What you're learning: Performance optimization for test suites. Fast tests run more often, which means faster feedback and fewer regressions. AI helps you navigate trade-offs between speed and isolation.

Final Skill Reflection

This is the last lesson. Your agent-tdd skill should now be production-ready.

Test Your Complete Skill

Using my agent-tdd skill, generate a complete test suite specification
for a NEW FastAPI agent project (not Task API—something fresh, like
a document Q&A system).

Verify my skill includes all patterns I learned:
1. pytest-asyncio setup (pyproject.toml configuration)
2. conftest.py with httpx AsyncClient and dependency overrides
3. In-memory SQLite with StaticPool
4. respx LLM mocking with correct OpenAI/Anthropic response structures
5. Tool isolation testing pattern
6. Multi-turn integration testing with side_effect
7. Test factories with defaults and overrides
8. Coverage configuration (80% threshold)
9. GitHub Actions workflow

If any pattern is missing or incomplete, identify the gap.

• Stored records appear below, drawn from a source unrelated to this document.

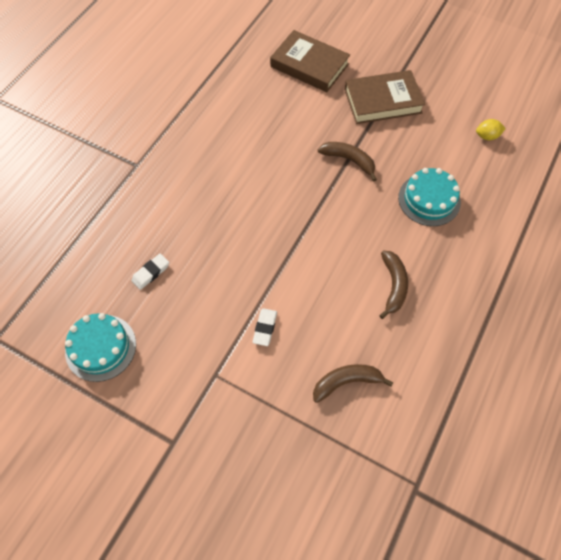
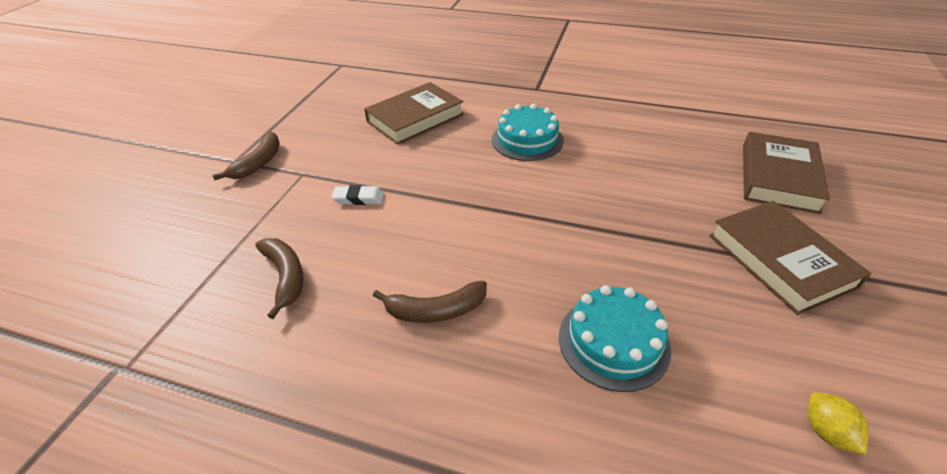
camera: 80 degrees right, 20 degrees down
turquoise cake [65,313,136,382] -> turquoise cake moved to [492,104,564,161]
white eraser [131,254,169,290] -> brown book [364,82,464,145]
brown banana [318,142,377,182] -> brown banana moved to [213,131,280,180]

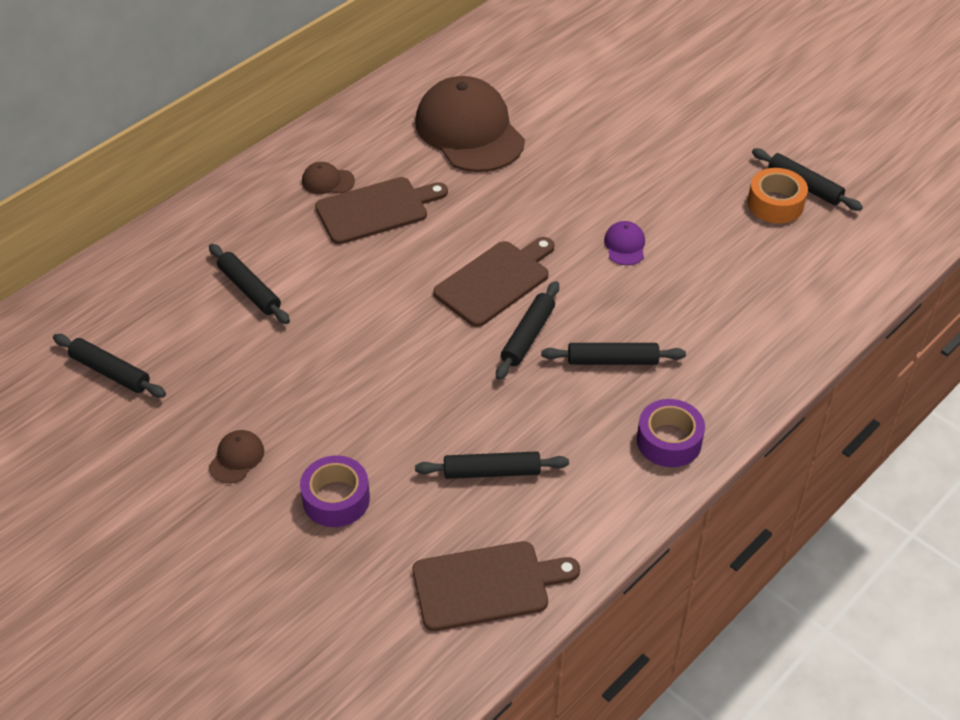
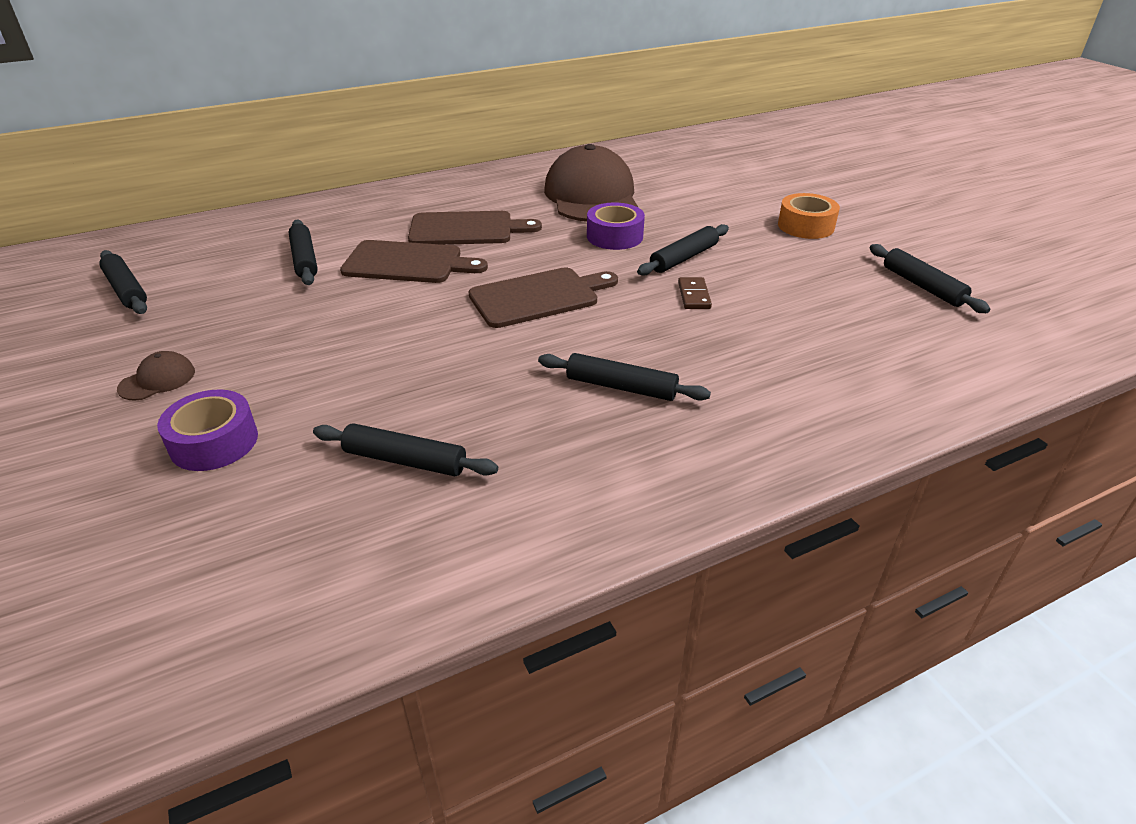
camera: 20 degrees right, 10 degrees down
brown cap [302,162,355,194] -> none
brown cutting board [412,541,580,631] -> brown cutting board moved to [340,240,488,283]
black rolling pin [496,281,559,380] -> black rolling pin moved to [637,224,729,276]
purple cap [604,221,645,265] -> brown domino [678,277,712,309]
purple tape [637,399,705,467] -> purple tape moved to [587,203,645,250]
orange tape [748,168,808,223] -> orange tape moved to [778,193,840,239]

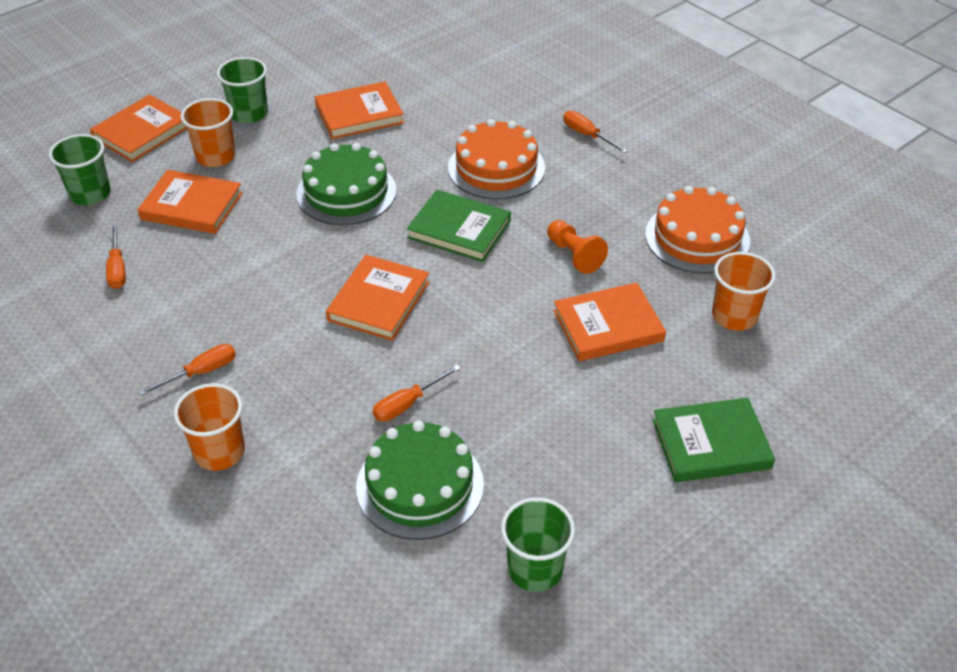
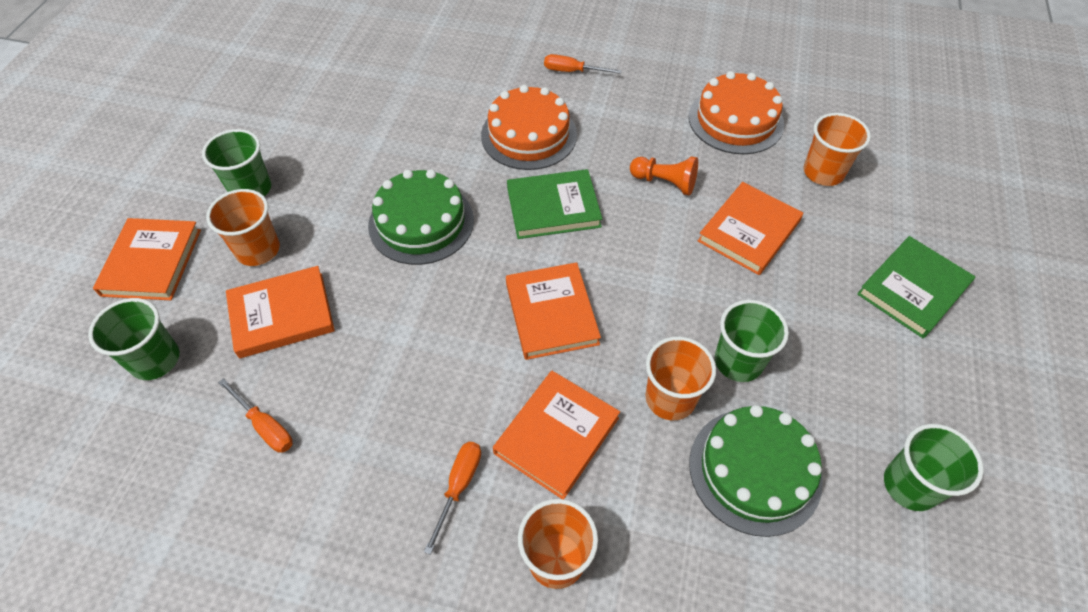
camera: 35 degrees left, 10 degrees up
orange book [315,81,404,139] -> orange book moved to [493,371,620,499]
orange screwdriver [373,365,461,422] -> orange cup [645,336,716,420]
none -> green cup [715,300,789,382]

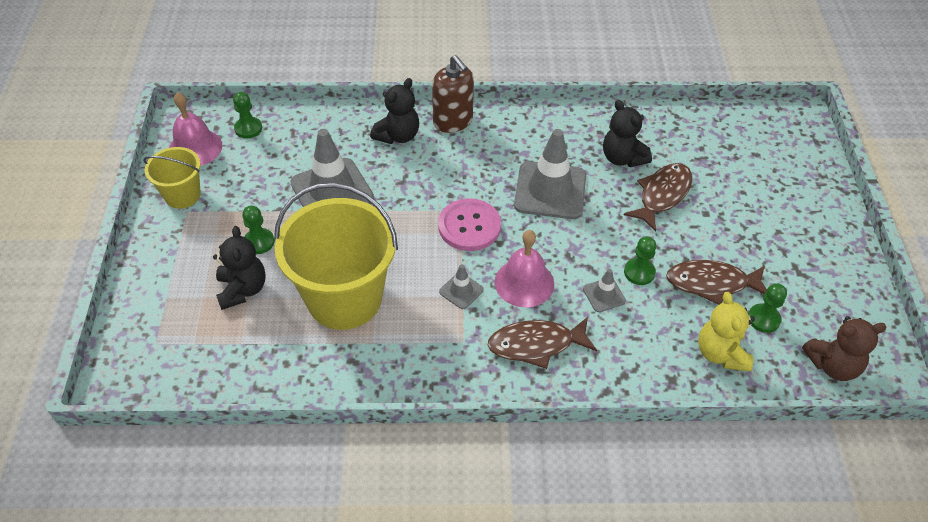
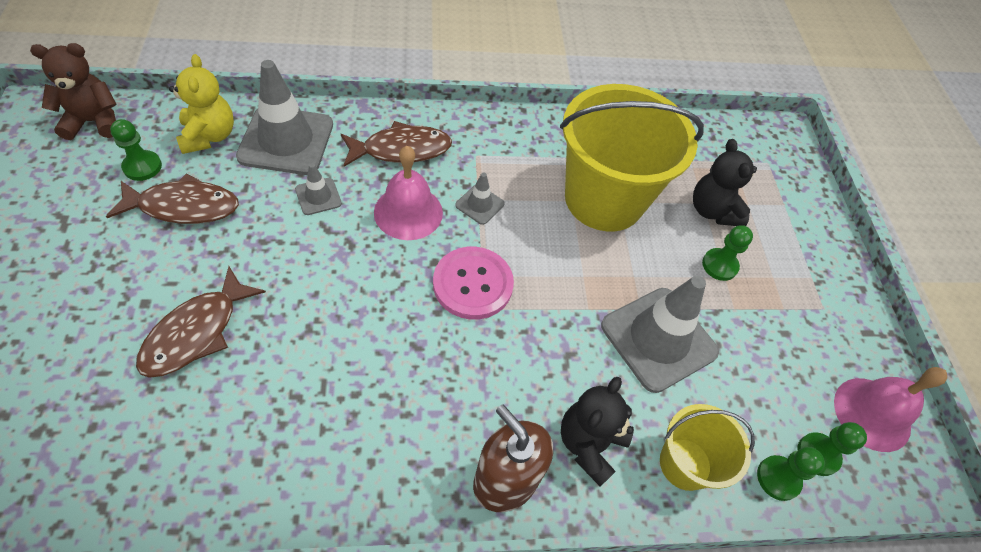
camera: 170 degrees right, 5 degrees up
yellow bucket [143,147,201,209] -> yellow bucket moved to [660,404,755,491]
grey traffic cone [514,129,586,219] -> grey traffic cone moved to [236,60,333,175]
black teddy bear [603,100,652,167] -> none
green pawn [624,236,656,285] -> green pawn moved to [757,447,825,501]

This is the ultimate test of your skill. Can it generate a complete testing strategy for a project you haven't built yet? If yes, you've created a reusable Digital FTE component.

Finalize Your Skill

After testing, add any missing patterns:

My agent-tdd skill is almost complete. Add these final patterns
that I learned in the capstone:

1. Test specification template (TEST_SPEC.md format)
2. Factory pattern with async functions and overrides
3. Coverage configuration in pyproject.toml
4. GitHub Actions workflow with Codecov integration
5. Verification checklist for production-ready test suites

Also add a "Quick Start" section that generates a complete test
setup for any new FastAPI + SQLModel + Agent project in under
30 seconds.

What You've Built

Over 8 lessons, you've built an agent-tdd skill that can:

CapabilitySource Lesson
Distinguish TDD from EvalsL01
Configure pytest-asyncioL02
Test FastAPI with httpxL03
Test SQLModel with in-memory DBL04
Mock any LLM call with respxL05
Isolate and test agent toolsL06
Test multi-turn agent flowsL07
Enforce coverage and CI/CDL08 (Capstone)

This skill is transferable to any Python agent project. You can:

  • Clone a new project
  • Invoke your skill
  • Get a complete test suite specification
  • Implement with AI assistance
  • Achieve 80%+ coverage
  • Ship with confidence

That's the Digital FTE pattern: own the skill, scale the output.

Next Steps

Your agent-tdd skill is complete. Where to go from here:

  1. Chapter 47 (Evals for Agents): Learn probabilistic evaluation for LLM reasoning quality
  2. Apply to your projects: Use this skill on your next FastAPI + Agent project
  3. Share your skill: Publish to the Claude Code Skills Lab for others to use
  4. Extend: Add mutation testing (mutmut), property-based testing (hypothesis), or load testing

You're now equipped to test any AI agent codebase with production-grade confidence.